La saison des mangues bat son plein. Ce fruit succulent, tout à fait tropical et donc, tout à fait haïtien, est très prisé de la population qui fait parfois des pieds et des mains pour en croquer. Or, il s’avère que nous avons plusieurs manguiers—pye mango en créole—dans la cour…
Alors vous voyez d’ici le tableau : une cour d’établissement public est publique, non? Quel meilleur endroit pour trouver des mangues à bon compte! Si bien que chaque jour, nous avons droit à la procession de gens de tous âges et des deux sexes confondus qui arpentent notre cour pour ramasser les mangues tombées. Car les mangues mûres, comme tous les fruits qui se respectent, quittent leur branche mère et, obéissant à la loi de Newton, arrivent jusqu’au sol. Bien sûr, dans leur chute libre, ces fruits lourds passent à travers le feuillage, bousculent quelquefois une autre mangue qui, presque sur son départ, en profite pour décrocher, si bien que toute cette activité ne se fait pas sans bruit. Or, ces bruits de feuilles froissées sont quelque peu suspects, surtout la nuit, et peuvent faire penser à des intrus animés de mauvaises intentions. Et quand, pour rassurer votre conjointe énervée, vous vous levez au beau milieu de la nuit pour vérifier que tout est paisible et que vous voyez effectivement une silhouette suspecte dans la cour, eh bien la notion de sécurité abordée précédemment vous revient tout à coup à la mémoire! Évidemment, tout s’explique : les intrus, ce ne sont que les gardiens de nuit venus ramasser les mangues qui tombent. Ouf! Ce n’était que ça...
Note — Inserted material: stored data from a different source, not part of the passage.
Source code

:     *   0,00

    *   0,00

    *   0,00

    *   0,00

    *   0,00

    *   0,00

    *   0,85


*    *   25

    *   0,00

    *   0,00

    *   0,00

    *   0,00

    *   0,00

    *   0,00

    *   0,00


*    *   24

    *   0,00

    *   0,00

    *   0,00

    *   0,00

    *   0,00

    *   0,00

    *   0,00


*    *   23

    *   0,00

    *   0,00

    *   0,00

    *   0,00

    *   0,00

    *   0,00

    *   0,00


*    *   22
Donc, la cueillette informelle se fait par tous ces gens qui se promènent les yeux rivés au sol. Mais il y a les autres, des ados pour la plupart, qui préfèrent la méthode plus directe : pourquoi en effet attendre que tombe la mangue convoitée quand on peut lui forcer la main d’une pierre bien placée? Alors ces jeunes, souvent assez adroits, il faut bien le dire, lancent des pierres sur les mangues haut placées—les plus mûres par définition, puisqu’elles reçoivent un max de soleil—pour les faire tomber. Le système marche assez bien, je dois le dire, mais il a un inconvénient : comme je l’ai dit plus haut, la loi de Newton s’appliquant, tout ce qui monte finit toujours par redescendre et la pierre lancée suivant une parabole presque verticale va immanquablement retomber à quelque part. C’est ce «quelque part» qui m’inquiète et qui me met parfois les nerfs en boule. Car les pierres retombent tantôt sur la maison, sur les voitures garées dans la cour ou, pire encore, sur les gens (sans blague). Mais allez donc faire comprendre cela aux tireurs de roches, quand les mangues sont à la clé…
Finalement, las de ces perturbations dans notre petite vie tranquille, il ne reste qu’une solution, la radicale : envoyer l’un de nos employés dans l’arbre (le meilleur grimpeur) et tandis qu’il secoue les branches chargées à tout rompre, faire ramasser le produit de ses efforts. Comme ça, on a la paix pour quelque temps, le temps que d’autres mangues, d’une autre variété, arrivent à maturité et que ça recommence. Pas toujours drôle, la vie sous les tropiques… Cependant, on finit par en voir la fin et la saison des mangues est bientôt remplacée par celle, moins drôle, des ouragans… Qui aurait envie de se plaindre?